### Text
Second, its a log file, termination .log, but its not on readable ASCII text, it is for the company that did the machine, so they can inspection it and tell us whats wrong, and its in UNIX becuz thats how the company sold it on those years, then they are selling a convertion to MSbut that would cost us 5000 dlls plus the hardware, so yea its not a viable solution, we tried installing a floppy disc drive IDE(40PIN) but the machine has a special connector, so thats a NO on that side

Thank you
 
you have no clue sometime i7baby you just like to respond to posts to get your post count up it appears.

Unix is very alive and well it is just not called unix any more. Every linux variant on the market is derived in one form or another from the same base version of unix. There are even commercial variants still being sold. The only reason nothing is called unix is all based on a bunch of copyright lawsuits.

### Supplied information
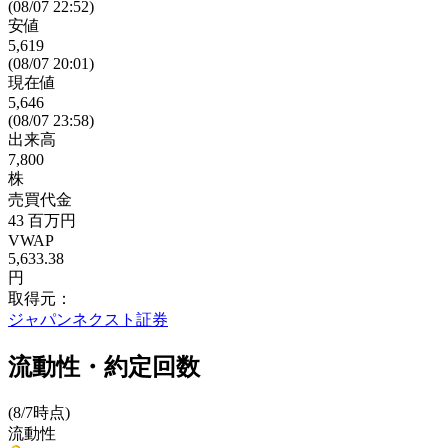
(08/07 22:52)
安値
5,619
(08/07 20:01)
現在値
5,646
(08/07 23:58)
出来高
7,800
株
売買代金
43
百万円
VWAP
5,633.38
円
取得元：
ジャパンネクスト証券
流動性・約定回数
(8/7時点)
流動性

### Prompt A
How would you translate this sentence from the Unix forum post into Spanish: "Every linux variant on the market is derived in one form or another from the same base version of unix."?
### Prompt B
Could you continue the Unix forum post with a few more sentences after its final one?

### Exercise result A
Todas las variantes de linux en el mercado derivan, de una forma u otra, de la misma versión base de unix.

### Exercise result B
transferring the file will be the simple part if you have the device on the network. A simple line mode FTP command will transfer the file and you can get free FTP servers for just about any OS. The hard part is going to be putting the IP address on ethernet interface. The exact command vary a bit since they put the interface in slightly different places based on the unix variant you have.

If you get really stuck you likely can do it the old way and use xmodem or zmodem and transfer it though the console connection. I would not recommend this method unless you can find no other way.
 
Solution


+1 for FTP. Most UNIX variants have an FTP client and the protocol hasn't changed at all so it should still work just fine. All that OP needs is a network connection and an FTP server to dump it on.